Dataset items
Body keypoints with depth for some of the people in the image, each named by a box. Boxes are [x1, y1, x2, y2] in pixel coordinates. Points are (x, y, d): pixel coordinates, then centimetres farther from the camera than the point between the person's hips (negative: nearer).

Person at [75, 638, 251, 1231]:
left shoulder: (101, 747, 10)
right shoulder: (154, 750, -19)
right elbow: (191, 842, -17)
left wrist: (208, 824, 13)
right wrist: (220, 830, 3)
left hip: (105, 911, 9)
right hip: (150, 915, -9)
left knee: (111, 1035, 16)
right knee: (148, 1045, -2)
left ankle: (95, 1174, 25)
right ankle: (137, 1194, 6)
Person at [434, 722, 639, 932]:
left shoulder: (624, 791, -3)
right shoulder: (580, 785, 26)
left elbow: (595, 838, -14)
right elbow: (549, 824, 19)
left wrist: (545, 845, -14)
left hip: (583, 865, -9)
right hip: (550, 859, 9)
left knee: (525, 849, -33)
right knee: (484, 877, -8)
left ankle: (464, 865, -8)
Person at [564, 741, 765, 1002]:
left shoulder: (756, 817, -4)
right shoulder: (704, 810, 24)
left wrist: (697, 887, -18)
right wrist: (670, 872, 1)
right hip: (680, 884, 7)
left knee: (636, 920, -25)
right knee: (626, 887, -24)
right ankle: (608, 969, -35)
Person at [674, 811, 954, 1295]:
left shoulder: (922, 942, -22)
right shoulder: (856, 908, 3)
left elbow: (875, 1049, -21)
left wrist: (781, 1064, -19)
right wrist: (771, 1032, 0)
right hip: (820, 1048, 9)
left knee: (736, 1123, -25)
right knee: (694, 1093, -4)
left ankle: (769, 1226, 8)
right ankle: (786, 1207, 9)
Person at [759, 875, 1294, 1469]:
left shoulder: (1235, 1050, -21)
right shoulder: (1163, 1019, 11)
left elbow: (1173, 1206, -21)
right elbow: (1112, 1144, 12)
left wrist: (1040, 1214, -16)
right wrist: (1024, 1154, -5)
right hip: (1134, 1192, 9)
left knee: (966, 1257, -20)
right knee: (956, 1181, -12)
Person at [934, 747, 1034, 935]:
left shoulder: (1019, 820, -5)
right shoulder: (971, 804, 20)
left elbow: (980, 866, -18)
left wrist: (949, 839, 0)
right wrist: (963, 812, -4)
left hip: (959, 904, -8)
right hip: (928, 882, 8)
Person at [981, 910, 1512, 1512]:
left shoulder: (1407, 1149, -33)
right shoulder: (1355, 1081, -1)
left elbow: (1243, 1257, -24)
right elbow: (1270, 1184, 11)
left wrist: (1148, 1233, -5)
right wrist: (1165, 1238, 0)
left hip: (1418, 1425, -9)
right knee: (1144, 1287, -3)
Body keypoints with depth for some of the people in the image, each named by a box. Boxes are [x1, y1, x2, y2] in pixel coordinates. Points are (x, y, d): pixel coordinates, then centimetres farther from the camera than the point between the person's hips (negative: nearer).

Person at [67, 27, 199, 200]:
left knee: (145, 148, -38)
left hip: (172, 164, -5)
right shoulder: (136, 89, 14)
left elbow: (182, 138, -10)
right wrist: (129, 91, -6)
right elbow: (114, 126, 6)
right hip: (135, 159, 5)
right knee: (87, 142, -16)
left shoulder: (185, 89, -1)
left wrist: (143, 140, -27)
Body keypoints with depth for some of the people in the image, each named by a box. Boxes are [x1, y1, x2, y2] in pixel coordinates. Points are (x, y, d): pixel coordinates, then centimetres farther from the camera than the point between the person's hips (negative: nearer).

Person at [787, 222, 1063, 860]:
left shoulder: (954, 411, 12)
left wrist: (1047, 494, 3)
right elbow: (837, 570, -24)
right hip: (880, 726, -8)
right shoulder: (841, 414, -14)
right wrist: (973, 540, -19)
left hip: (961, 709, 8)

→ **Task item**
Write out the lines again, starting with the one that contains "left elbow: (980, 866, -18)" and going on through the one that contains "right elbow: (1270, 1184, 11)", and switch each "wrist" to "hand" while leaving everything else as it is.

→ **Answer to this exercise**
left elbow: (980, 866, -18)
left hand: (949, 839, 0)
right hand: (963, 812, -4)
left hip: (959, 904, -8)
right hip: (928, 882, 8)
Person at [981, 910, 1512, 1512]:
left shoulder: (1407, 1149, -33)
right shoulder: (1355, 1081, -1)
left elbow: (1243, 1257, -24)
right elbow: (1270, 1184, 11)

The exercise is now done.